• [What to do]:
1. In the organic beauty article, duplicate the passage that begins at the words "Awareness and education" and stops after "to spurious interpretation.".
2. According to the organic beauty article, what year-on-year increase in certified products did the Organic Beauty & Wellbeing Market Report 2020 reveal for 2019?

• [Excerpt to read]:

Alongside the arrival of autumn, global fashion month and that back-to-school feeling in the air, we’re marking another calendar occasion: Organic September, a month-long campaign led by the Soil Association to celebrate nature’s raw ingredients and encourage consumers to choose more organic beauty products.
Amid the tumult of this past year, organic goods might sound to some like a needless extravagance – but the truth is far from it, as organic farming and manufacturing can promote a kinder, fairer system for both people and planet. “In the face of climate change, diet related ill-health and widespread decline in wildlife, the need to change our […] systems has never been greater,” says the Soil Association. “With more of us seeking solutions to help restore nature, health and a safe climate, becoming part of the organic movement can make a world of difference.”
Awareness and education is a vital part of Organic September – and especially when it comes to beauty and wellbeing. The market is growing (the Organic Beauty & Wellbeing Market Report 2020 revealed a +23% year-on-year increase in certified products in 2019, the ninth consecutive year of growth), and yet for the average shopper, confusion still abounds. Although ‘organic’ food is a protected term and subject to legal regulation on farming standards, no such legislation currently exists for organic cosmetics in the UK or Europe. As with ‘natural’ beauty, ‘green’ beauty, ‘clean’ beauty and plenty of other terms commonly bandied about on packaging, the word can be open to spurious interpretation.

• [Information shown]:
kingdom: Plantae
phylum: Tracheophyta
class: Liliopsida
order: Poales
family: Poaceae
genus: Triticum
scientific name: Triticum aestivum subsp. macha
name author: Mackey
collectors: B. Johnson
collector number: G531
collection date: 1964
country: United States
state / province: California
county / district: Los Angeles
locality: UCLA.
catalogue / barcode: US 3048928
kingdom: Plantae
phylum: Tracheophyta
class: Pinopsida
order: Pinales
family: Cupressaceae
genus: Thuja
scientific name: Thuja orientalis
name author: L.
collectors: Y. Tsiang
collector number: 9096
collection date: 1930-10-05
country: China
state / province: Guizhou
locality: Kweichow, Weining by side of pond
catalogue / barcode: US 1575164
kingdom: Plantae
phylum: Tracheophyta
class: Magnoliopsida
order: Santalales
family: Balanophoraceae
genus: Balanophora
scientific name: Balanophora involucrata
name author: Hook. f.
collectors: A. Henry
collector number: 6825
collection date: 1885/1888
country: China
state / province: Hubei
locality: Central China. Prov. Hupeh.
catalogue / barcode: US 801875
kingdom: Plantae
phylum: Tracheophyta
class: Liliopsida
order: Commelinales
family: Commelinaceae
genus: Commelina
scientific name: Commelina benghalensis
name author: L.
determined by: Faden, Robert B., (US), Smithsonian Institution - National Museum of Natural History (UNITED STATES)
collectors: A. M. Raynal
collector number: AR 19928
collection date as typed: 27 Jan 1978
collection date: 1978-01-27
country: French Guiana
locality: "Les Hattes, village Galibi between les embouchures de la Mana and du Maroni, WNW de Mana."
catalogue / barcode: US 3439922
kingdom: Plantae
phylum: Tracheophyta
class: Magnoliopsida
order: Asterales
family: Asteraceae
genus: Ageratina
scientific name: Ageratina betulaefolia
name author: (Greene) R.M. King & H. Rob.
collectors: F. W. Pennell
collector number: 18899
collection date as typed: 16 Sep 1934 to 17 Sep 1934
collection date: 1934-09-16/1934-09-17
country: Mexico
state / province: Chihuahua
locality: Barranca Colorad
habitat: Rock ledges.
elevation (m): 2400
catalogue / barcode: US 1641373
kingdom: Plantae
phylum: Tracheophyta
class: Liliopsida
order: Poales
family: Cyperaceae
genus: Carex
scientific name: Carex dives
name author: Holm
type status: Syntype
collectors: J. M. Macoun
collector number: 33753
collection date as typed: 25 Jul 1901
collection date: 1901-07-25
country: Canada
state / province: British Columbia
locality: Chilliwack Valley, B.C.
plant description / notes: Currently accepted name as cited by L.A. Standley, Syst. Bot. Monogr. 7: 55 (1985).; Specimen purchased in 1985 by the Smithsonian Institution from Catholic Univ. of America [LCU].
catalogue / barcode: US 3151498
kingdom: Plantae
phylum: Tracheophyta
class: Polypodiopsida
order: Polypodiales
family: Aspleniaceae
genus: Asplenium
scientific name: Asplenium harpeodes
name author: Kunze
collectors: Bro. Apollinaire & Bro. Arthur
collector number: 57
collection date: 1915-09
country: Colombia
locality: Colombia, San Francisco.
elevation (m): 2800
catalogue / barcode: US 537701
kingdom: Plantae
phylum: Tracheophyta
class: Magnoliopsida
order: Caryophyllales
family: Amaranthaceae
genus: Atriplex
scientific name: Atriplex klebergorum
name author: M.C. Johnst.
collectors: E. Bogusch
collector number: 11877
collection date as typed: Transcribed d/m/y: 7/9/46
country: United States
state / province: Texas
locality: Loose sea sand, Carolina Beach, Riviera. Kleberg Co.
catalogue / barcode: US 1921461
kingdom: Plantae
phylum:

• [Responses]:
1.
Awareness and education is a vital part of Organic September – and especially when it comes to beauty and wellbeing. The market is growing (the Organic Beauty & Wellbeing Market Report 2020 revealed a +23% year-on-year increase in certified products in 2019, the ninth consecutive year of growth), and yet for the average shopper, confusion still abounds. Although ‘organic’ food is a protected term and subject to legal regulation on farming standards, no such legislation currently exists for organic cosmetics in the UK or Europe. As with ‘natural’ beauty, ‘green’ beauty, ‘clean’ beauty and plenty of other terms commonly bandied about on packaging, the word can be open to spurious interpretation.

2. A +23% increase.